Elle s'est arrêtée un instant, puis ses mains ont abandonné les robinets chromés, ne sachant plus quoi faire pour se libérer de mon étreinte. Elle les a posées sur mes hanches, comme dans la chanson, prête à me repousser, puis s'est ravisée, les faisant doucement glisser sur le côté, de son plein gré, m'a regardée, se laissant embrasser et enlacer sans jamais se lasser.
Je l'aime de tout mon être à cet instant de douce félicité et elle le sait, elle le sent.

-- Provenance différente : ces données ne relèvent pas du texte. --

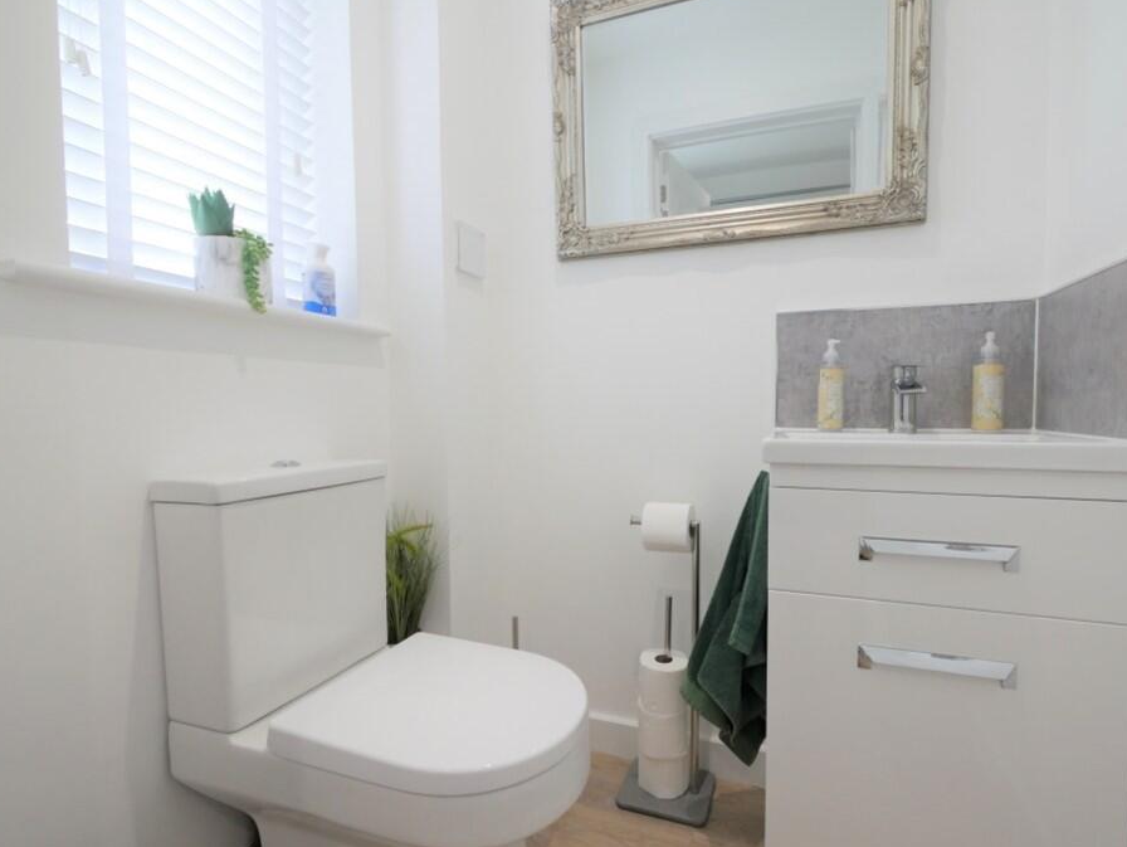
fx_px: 521
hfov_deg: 94.3
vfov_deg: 78.2
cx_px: 609
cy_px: 430
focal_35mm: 16
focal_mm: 7
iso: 320
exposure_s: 1/60
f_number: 4
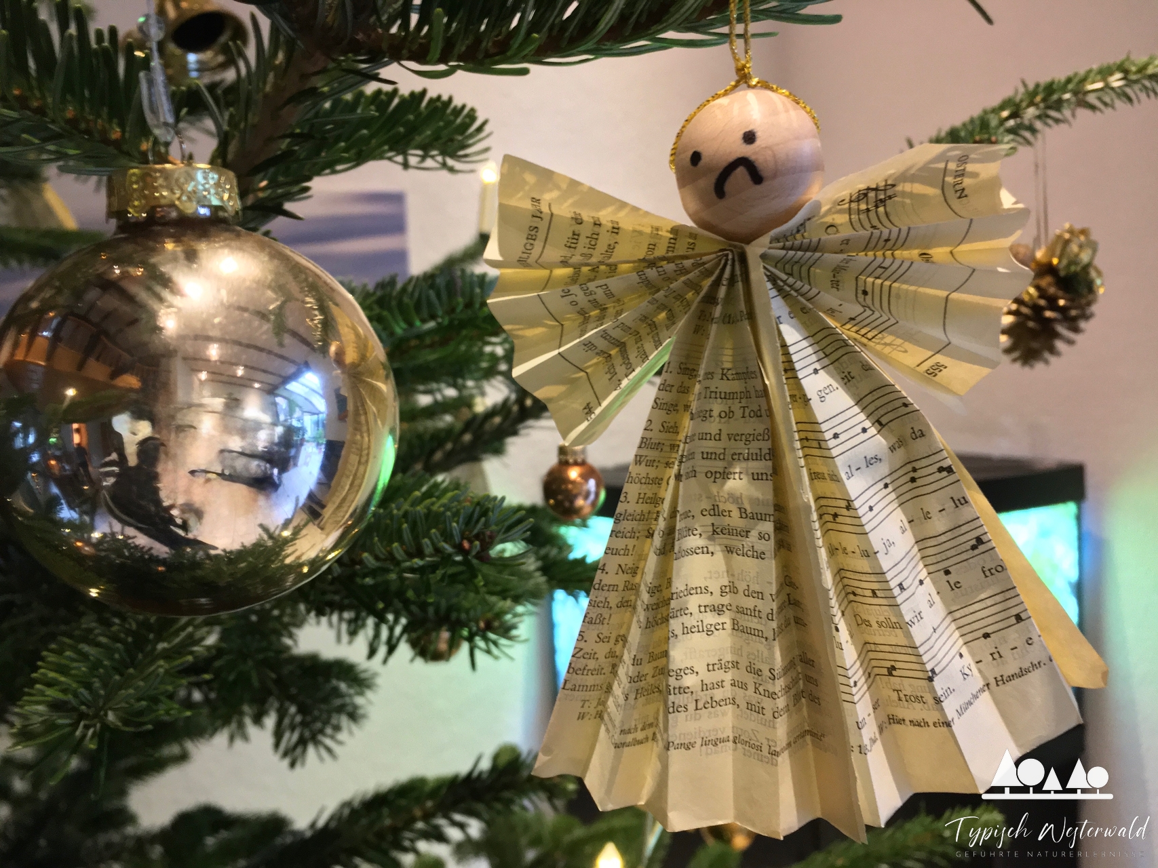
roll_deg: +3.3
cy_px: 434
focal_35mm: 29
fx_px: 970
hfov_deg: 61.7
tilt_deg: -4.9
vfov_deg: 48.2
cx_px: 579
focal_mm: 4.15
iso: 200
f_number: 2.2
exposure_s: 1/17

Elle est mon Pygmalion et moi sa Galathée, ma douce, ma tendre, mon adorée...

Le temps s'est arrêté et je fais beaucoup moins morte.
On s'est aimées.
Je la revois, je nous revois, laissant courir nos doigts sur nos deux peaux mouillées, agiles autant que fragiles, s'évertuant à trouver les secrets de nos carcans détrempés puis finir par les ôter, les jeter... Nues et trempées, on s'est enfin retrouvées, ruisselantes de nos désirs fous trop longtemps refoulés, assoiffées de nos envies trop longtemps masquées. Alors simplement on a fini par s'aimer, comme une évidence, nos mains courant et coulant tout le long de nos corps à la recherche de tout ce temps perdu, le disputant au filet d'eau, s'insinuant entre nos courbes et nos intimités, se jouant de nos méandres, de nos sillons, de nos vallées, tandis que nos langues entremêlées nous emportaient dans le tourbillon d'une sarabande effrénée, promises à des prémices de toutes autres promesses d'autres félicités.
Et puis elle a fini par interrompre le flot, s'emparant de deux serviettes qui n'attendaient plus que nous. On s'est séchées, un peu, juste ce qu'il faut, nous couvrant mutuellement, nous enveloppant beaucoup plus sûrement de tendresse féminine que de tissu-éponge, et puis elle a pris ma main et m'a emmenée dans sa chambre aux tons violine et au doux parfum de lavande, où son lit à baldaquin aux tentures de pourpre trônait en son centre, merveilleux autel qui nous tendait ses draps.
On s'est aimées.

Il est bientôt l'aurore de l'aube d'un jour nouveau et je suis encore en vie.